36|⚜

729 93 215
                                    

Sorun Değil


(

M)

Taehyung :

İnsanlar gece karası bir mürekkebin bakire bir kağıda dökülerek lekelenmesinden ibaretti. Temiz kağıtla başlayan bir hayata sahipken kötülüğün cazibesine kapılmış saf siyahlar tarafından lekelenmiştim. Katranla boyalı kalplerin beni içine çekerek usul usul kendilerine benzetmesi nefretten var olan benliğimin acınası göstergesiydi.

Nefret gözlerimi kör eden, merhametimi dilsiz bırakan şeytanın armağanıyken, bu nefretimle sadece Jimin'in karşı karşıya kalması ne kadar adaletliydi bilmiyordum. Bedenimi cinsel objeleştiren Mark ve yanlış bir seçimle ruhumu küle çeviren Jimin. Yada Jimin'in söylediklerine kendimi sağır eden ben, nefretim kimi kavurmaya yeterdi? Hangimiz en çok hak ediyordu yanıp kül olmayı? Benliğini kaybetmiş düşüncelerim arasından doğru cevabı bulmak çok zordu.

" Bedenini sunacak kadar sevmiyormusun beni yoksa?"

Gözleri panikle hareket ettiğinde kızaran yüzü ve kuruyan dudakları dikkatimi çekmişti.

" Hayır, hayır öyle değil. Ben sadece beni sevdiğin zaman olmasını istiyordum."

" Sence ilişkimizde istekler önemli mi? Kimin ne istediği, bunları umursadık mı?"

Sert çıkan ses tonum Jimin'i olduğu yerde irkiltirken kafasını iki yana doğru sallayarak giydiği hırkanın kolunu çekiştirdiğinde oturduğumuz pencere pervazından kalkıp tek kişilik koltuğa oturdum.

" Hadi soyun o zaman. "

" Neden karşımdaki sen değilmişsin gibi hissediyorum?"

" Kimi aradığına bağlı."

Kasılan çenem sayesinde dişlerimi bastırarak konuştuğumda gözlerini kapatmıştı. Kendi içindeki savaşa son vermiş gibi gözükmüştü gözüme.
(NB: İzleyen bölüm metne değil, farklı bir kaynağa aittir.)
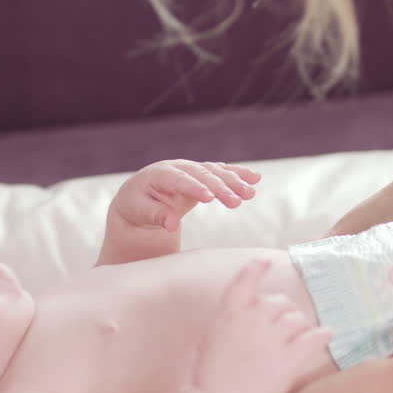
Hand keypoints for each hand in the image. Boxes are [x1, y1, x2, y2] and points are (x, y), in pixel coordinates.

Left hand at [112, 159, 259, 231]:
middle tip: (237, 202)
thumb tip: (171, 225)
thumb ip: (155, 215)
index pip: (179, 180)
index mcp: (159, 174)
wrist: (139, 197)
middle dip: (221, 187)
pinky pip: (221, 172)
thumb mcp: (139, 212)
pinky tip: (255, 178)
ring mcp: (191, 169)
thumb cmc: (137, 207)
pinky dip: (238, 174)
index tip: (210, 198)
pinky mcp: (202, 175)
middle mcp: (178, 167)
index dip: (195, 188)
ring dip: (234, 181)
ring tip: (251, 193)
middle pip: (202, 175)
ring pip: (215, 172)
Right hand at [194, 259, 332, 392]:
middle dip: (283, 311)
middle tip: (283, 327)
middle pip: (278, 302)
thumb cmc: (211, 377)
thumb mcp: (213, 339)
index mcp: (229, 314)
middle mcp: (252, 319)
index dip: (255, 269)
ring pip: (297, 319)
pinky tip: (327, 334)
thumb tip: (249, 313)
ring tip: (299, 337)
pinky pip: (313, 338)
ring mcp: (272, 338)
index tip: (265, 262)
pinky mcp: (289, 358)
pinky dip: (322, 335)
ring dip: (300, 326)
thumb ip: (231, 321)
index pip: (243, 282)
Titrek göz kapakları yavaşça açıldığında karşıma çıkan bal rengindeki iki hare bakışlarımı ondan çekmemi sağlarken Jimin'in kararlı sesi kulaklarıma ilişmişti.

" O çocukla takılmaktan ileri gitmedin değil mi?"

Sorduğu soru intikam isteyen tarafımı güldürürken söylediğim yalandan haz alırcasına gülümseyip konuştum.

" Sevişmedik, dokunmadım o çocuğa."

Yüzüne yerleştirdiği gülümseme acının tatlı tebessümü gibi dururken, en azından sadece ona aidim diye düşündüğünü farkındaydım. Giydiği hırkanın büyüklüğü parmaklarını görünmez kılarken önündeki fermuarı açmak için yukarı kalkan elleri sayesinde titreyen ince parmaklarını görebilmiştim. Ürkekçe açtığı fermuar bembeyaz tenini gözler önüne sererken oturduğum koltuktan hızla kalıp Jimin'in bileğini tuttuğumda anlamsızca bakan gözlerine karşılık vermiştim.

" Odana geçelim."

İnce bilekleri elim arasında kaybolurken peşimden sürüklediğim bedenle üst kattaki yatak odasına girmiştim. Baş ucunda yer alan kutu kutu ilaçlar dikkatimi çeksede önemsemeyi tercih etmemiştim. Gözüme inen perde tek derdimin Jimini hissetmek istediğimi vurguluyordu zihnime. Bana yaptığı gibi sevildiğini hissettiği an ardımda bırakacaktım onu. Bileğini bırakıp yatağa oturduğumda karşımda duran bedenini süzmek istemiştim. Açtığı hırkanın fermuarı sayesinde beyaz teninde küçük benler köprücük kemiği ve boynunda yer edinmişken sık sık nefes aldığı için inip kalkan göğüsünden gözlerimi yüzüne çıkarmıştım. Küçük yüzünde yer alan kırmızılık utandığının göstergesiydi.